● **TEXT PROVIDED**:
A bill that requires schools across Indiana to test their water for lead contamination has passed the Statehouse and is headed to the governor’s desk.
House Enrolled Act 1265, authored by Rep. Carolyn Jackson, mandates testing of all drinking water in school buildings before Jan. 1, 2023. For any water sample found to contain a level of lead that is 15 parts per billion or greater, schools will have to take steps to reduce the amount of harmful contaminants.
The measure passed through both chambers with little or no opposition.
“I’m pleased with the work we’ve been able to accomplish this session,” Jackson, D-Hammond, said in a statement. “This is a wonderful first step to tackling an issue I hope we can continue to work on next year.”
The Greater Indianapolis Branch of the NAACP has been conducting a grassroots effort to push the Legislature to protect Hoosier children from lead poisoning. In addition to supporting bills that called for more testing, the organization has been hosting panel discussions to educate the public.
“The NAACP extends its thanks to Representative Jackson and to the many co-sponsors of House Bill 1265 which will help ensure that drinking water in our schools is safe for children to drink,” Chrystall Ratcliffe, president of the Greater Indianapolis NAACP, said in a statement. “This legislation shows that Hoosiers of all colors and political beliefs can work together when the health and well-being of our children is at stake.”
An amendment authored by Sen. Lonnie Randolph and passed on a voice vote created a special provision especially for Lake County schools. Because of the heavy industry and environmental problems in northwest Indiana, the drinking water in every Lake County school building will be tested at least one time every two years after the year 2022.
Sen. Mark Stoops, D-Bloomington, tried to lower the action level for lead to five parts per billion, but his amendment failed on a voice vote.
The bill exempts any school building that has been tested or will be tested as part of a program conducted by the Indiana Finance Authority. In its fiscal analysis of HB 1265, the Legislative Services Agency found that 880 public and charter schools along with adult education facilities had volunteered for the IFA program. Also, another 374 facilities reported they had already been testing for lead.

● **ENTRIES SUPPLIED**:
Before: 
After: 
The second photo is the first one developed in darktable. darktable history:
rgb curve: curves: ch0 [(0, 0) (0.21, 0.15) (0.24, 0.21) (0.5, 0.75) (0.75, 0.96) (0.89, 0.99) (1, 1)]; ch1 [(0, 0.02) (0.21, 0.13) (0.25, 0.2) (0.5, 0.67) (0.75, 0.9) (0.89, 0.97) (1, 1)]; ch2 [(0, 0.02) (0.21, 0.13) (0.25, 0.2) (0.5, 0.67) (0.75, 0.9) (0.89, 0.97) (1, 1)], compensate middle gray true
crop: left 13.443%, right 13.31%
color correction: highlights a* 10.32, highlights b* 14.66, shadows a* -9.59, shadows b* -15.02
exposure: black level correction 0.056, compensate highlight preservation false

---

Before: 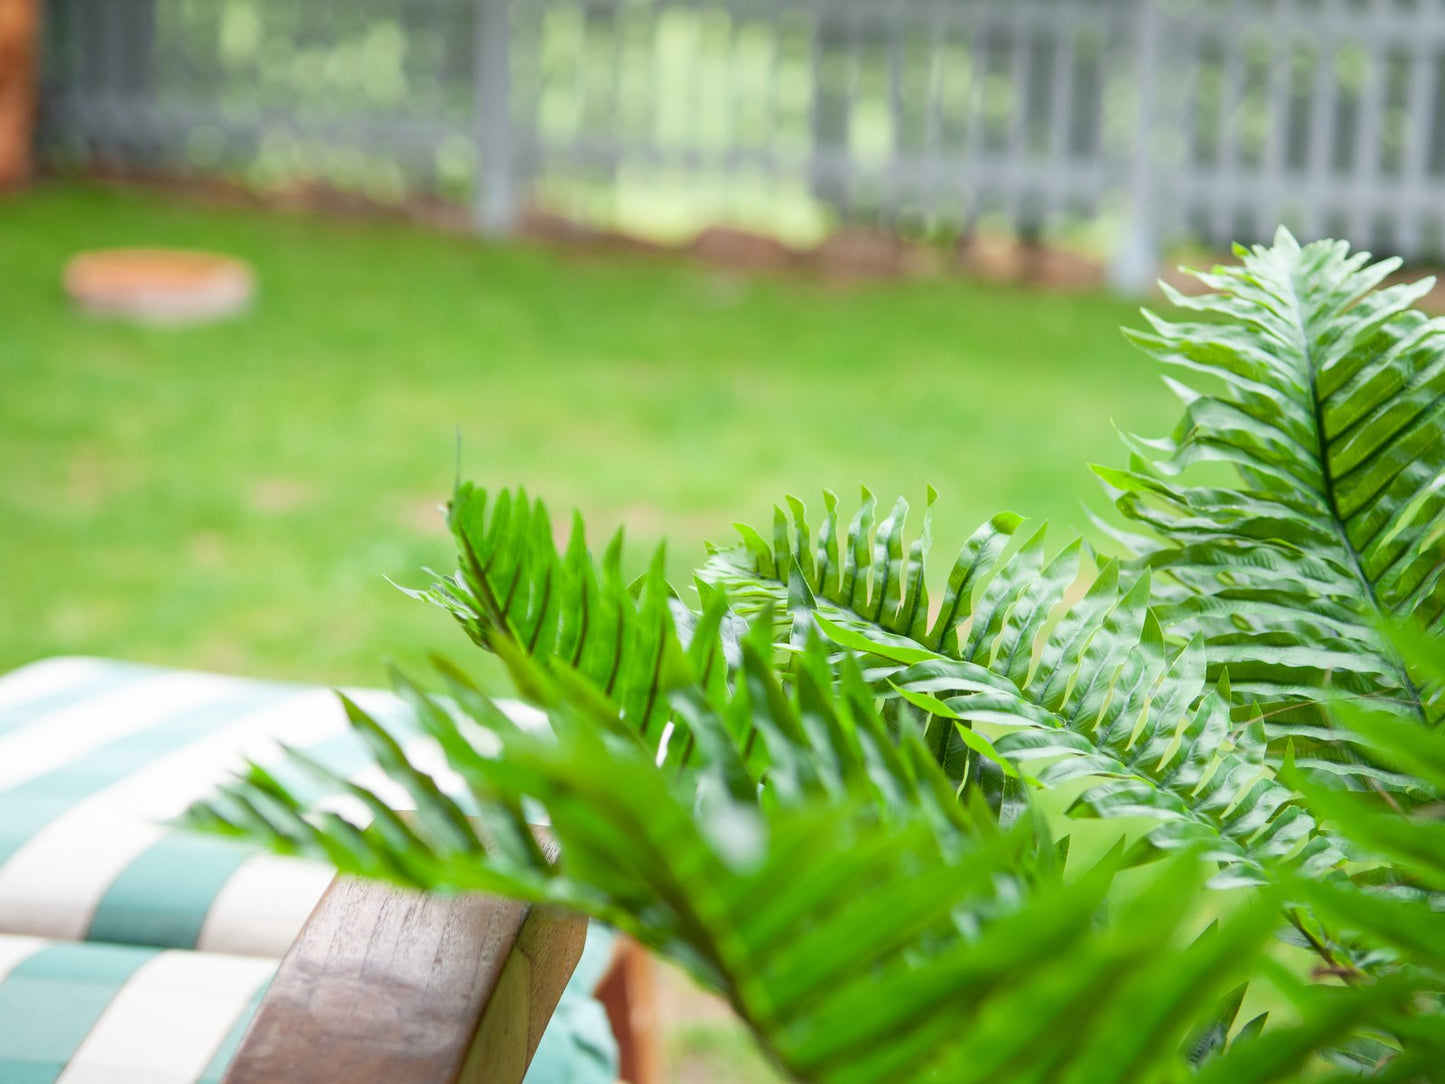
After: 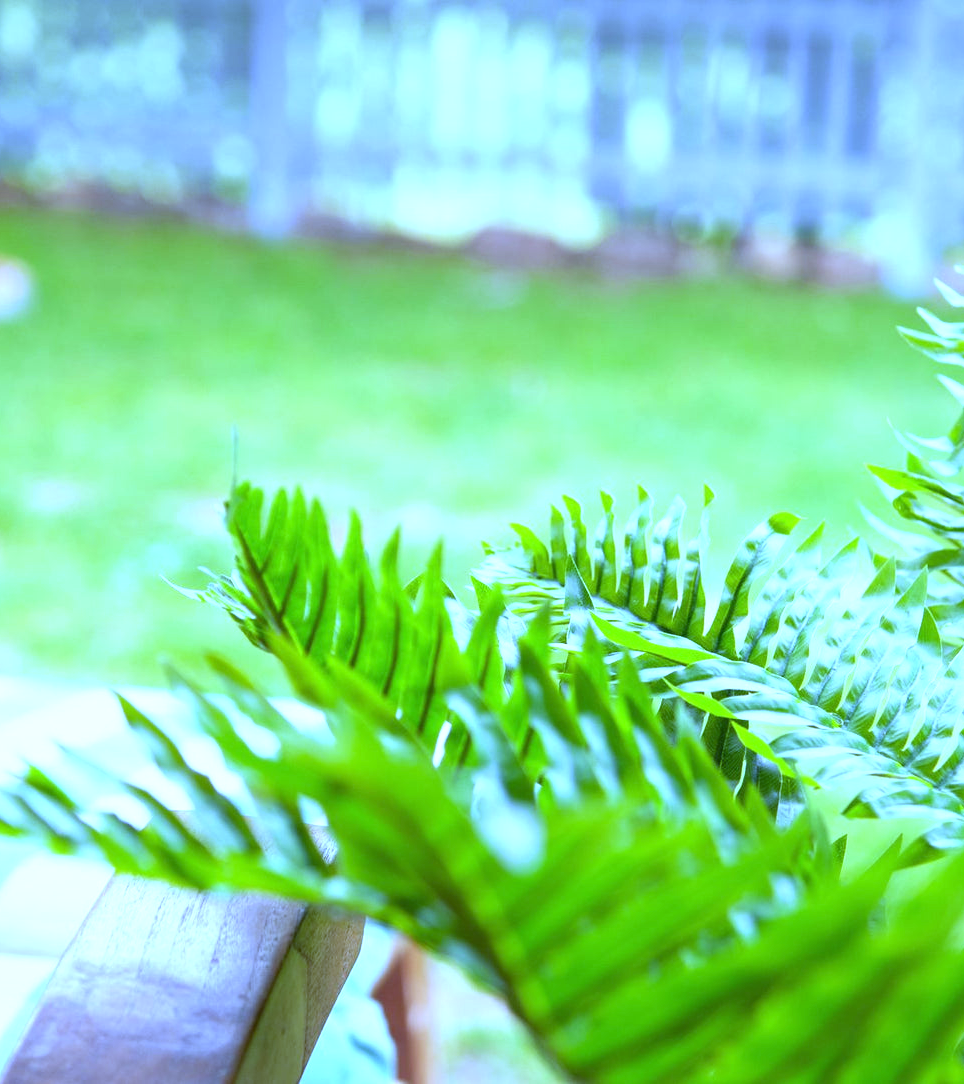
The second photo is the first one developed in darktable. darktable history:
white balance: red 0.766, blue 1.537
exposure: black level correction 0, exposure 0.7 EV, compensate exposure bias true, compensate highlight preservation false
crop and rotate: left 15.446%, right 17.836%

● **QUESTIONS**:
1 - In the article on Indiana's school lead-testing bill, why does the amendment by Sen. Lonnie Randolph require Lake County school buildings to have their drinking water tested at least once every two years after 2022? Answer in one to three sentences.
2 - Write the next part of the article on Indiana's school lead-testing bill, starting after its last sentence.

● **OUTPUTS IN ORDER**:
1 - The amendment set up this special provision because of the heavy industry and environmental problems in northwest Indiana. For that reason, drinking water in every Lake County school building must be tested at least once every two years after 2022.

2 -
Consequently, this leaves about 655 school buildings in Indiana that are not enrolled in the IFA testing initiative and did not report any ongoing sampling of water.
The bill specifies that school administrators must seek state and federal grant money to cover the costs of testing, which the fiscal analysis estimates will reach $1 million. Additional undetermined costs would accompany any remediation work the schools have to do to lower the level of lead.
“In recent times, there has been increased awareness of the problems being caused by disrepair and old age in these schools,” Jackson said. “There have been problems in both Hammond and East Chicago and I am sure that is only the tip of the iceberg.”
The Indianapolis NAACP agreed and maintained the Indiana General Assembly can do more to help protect children.
“Our work is not done,” Ratcliffe said. “We urge Gov. (Eric) Holcomb to sign the (HB 1265) and ask legislative leaders to appoint a summer study committee to review the issues raised by Sen. Jean Breaux in Senate Bill 285. Sen. Breaux’s legislation would have required the (Indiana) State Department of Health to take all necessary steps to increase the number of Medicaid-covered children who are screened for lead poisoning during their well-baby checkups.”